-- start of Information shown --

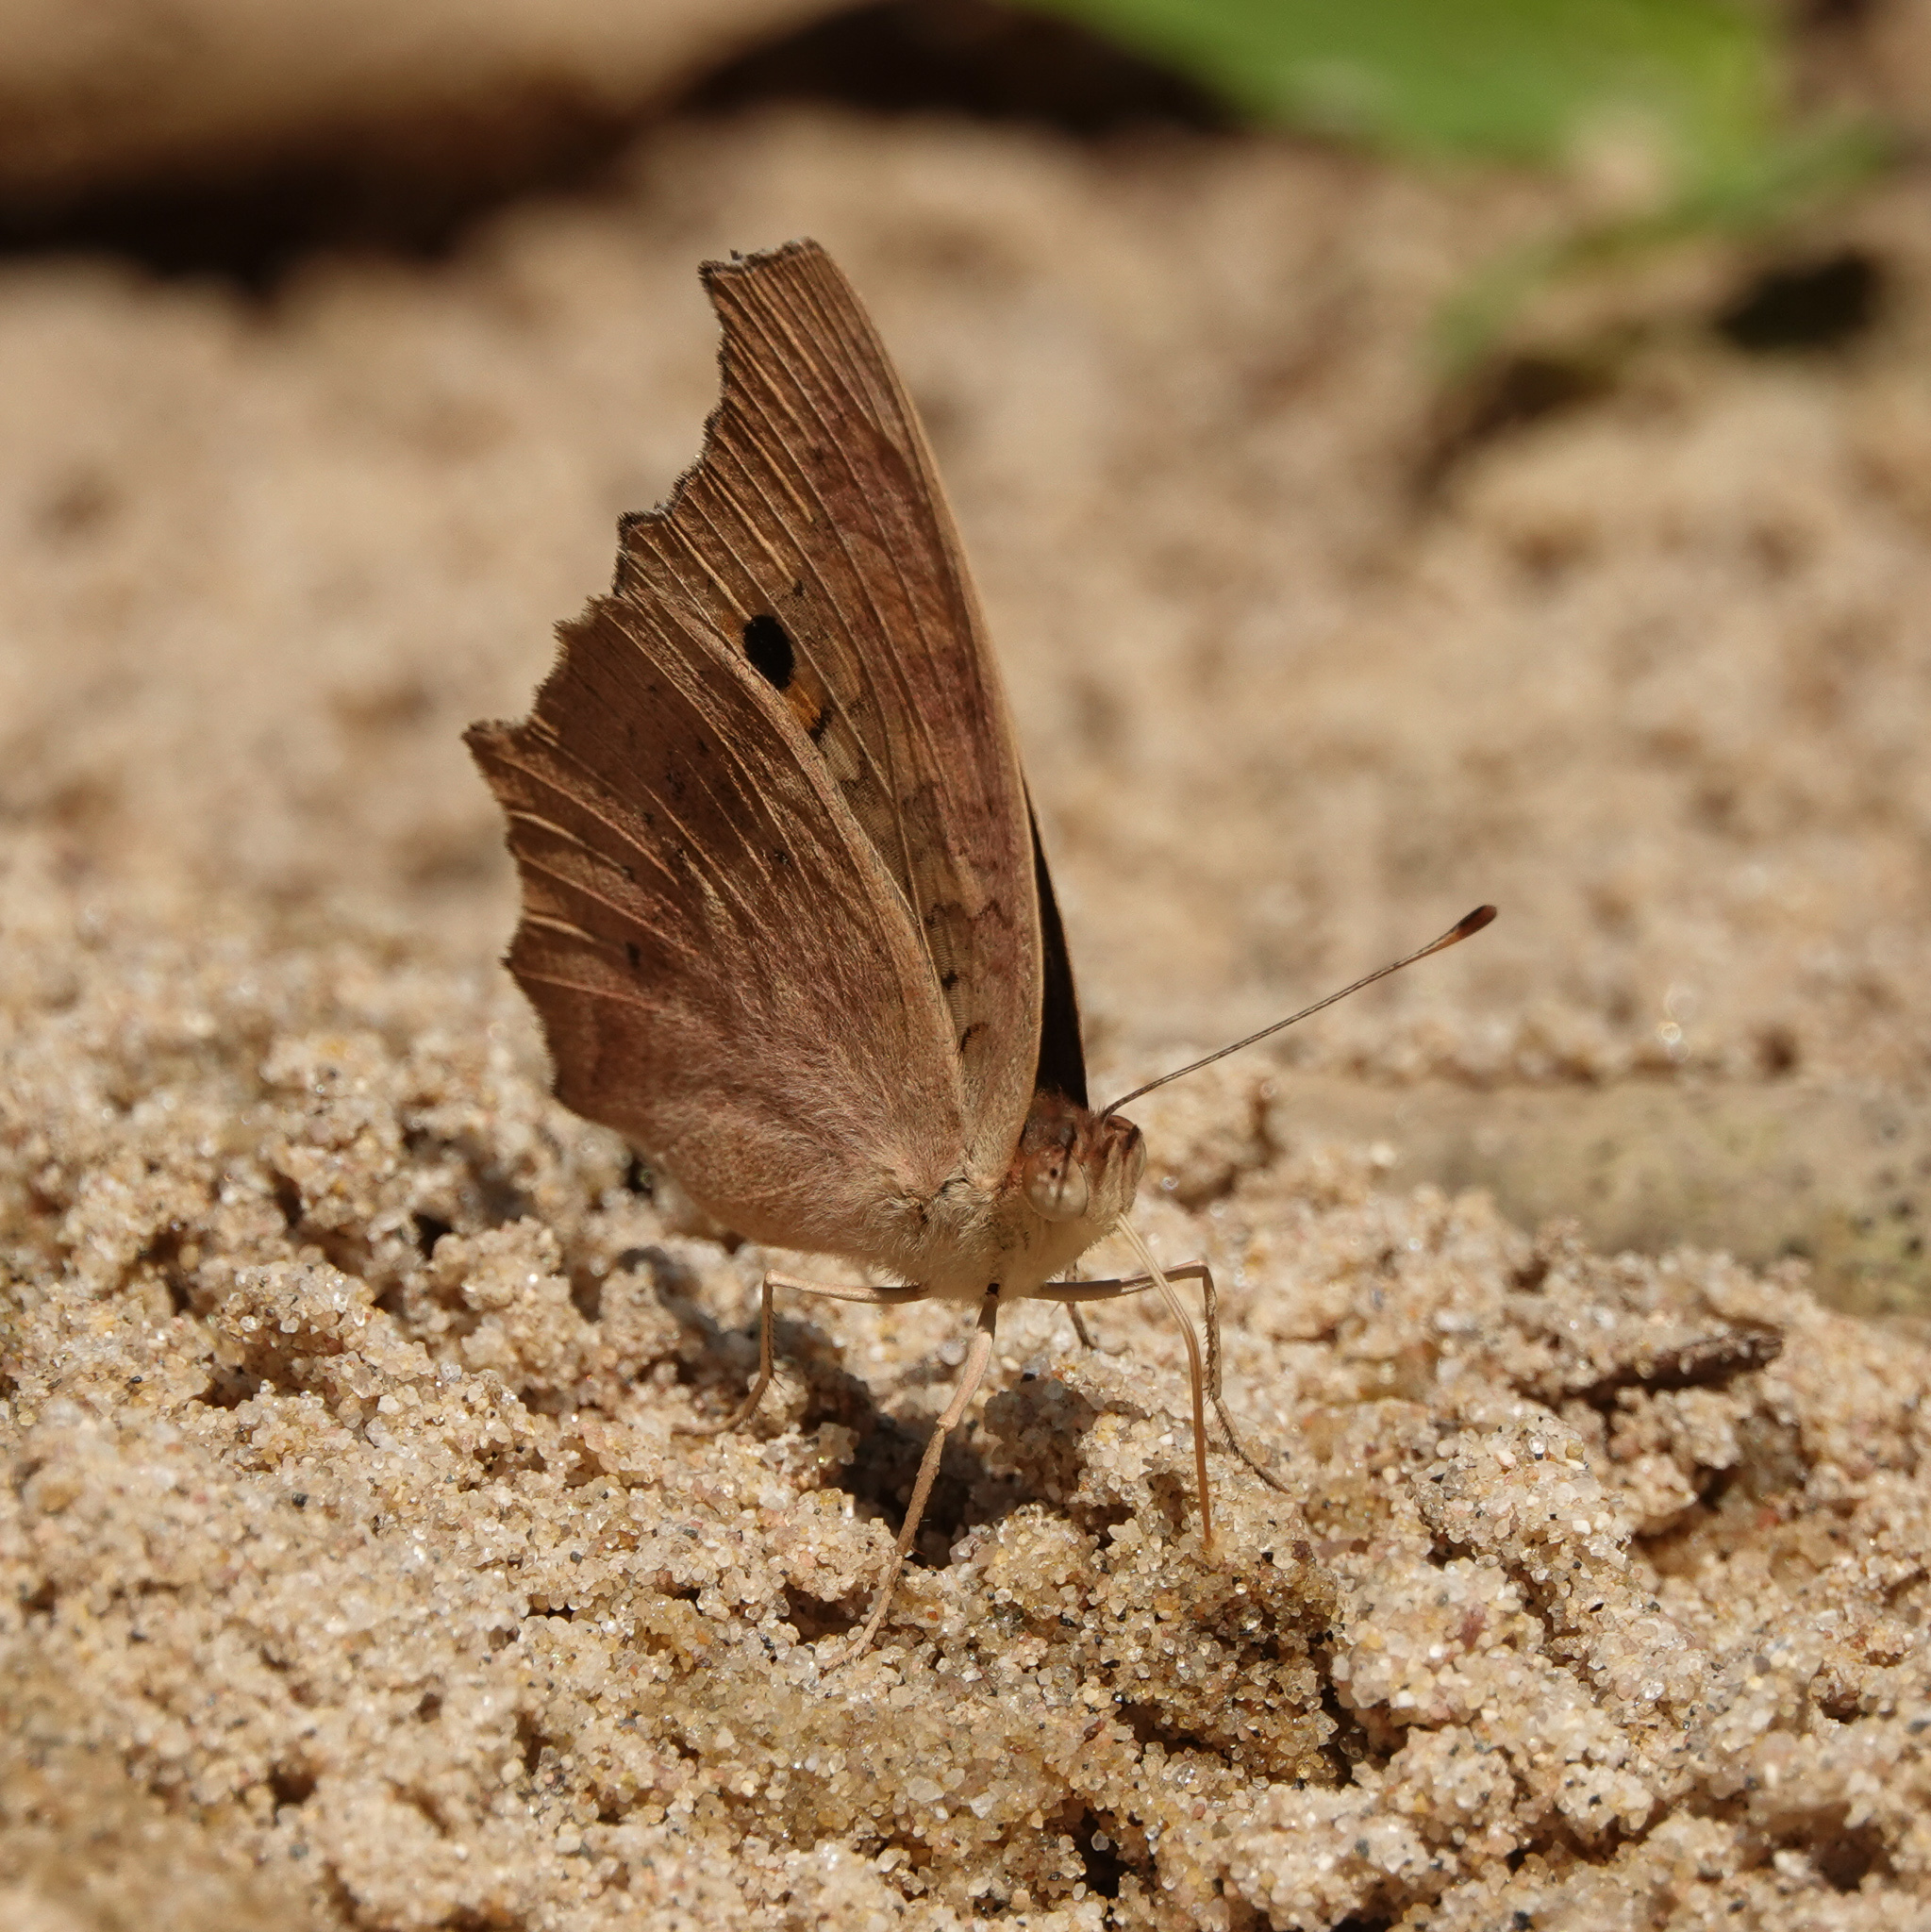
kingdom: Animalia
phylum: Arthropoda
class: Insecta
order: Lepidoptera
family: Nymphalidae
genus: Junonia
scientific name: Junonia lemonias
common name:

-- end of Information shown --

Exercise directions:
Reproduce every line of the material above verbatim, omitting the pictures.

Written solution:
kingdom: Animalia
phylum: Arthropoda
class: Insecta
order: Lepidoptera
family: Nymphalidae
genus: Junonia
scientific name: Junonia lemonias
common name:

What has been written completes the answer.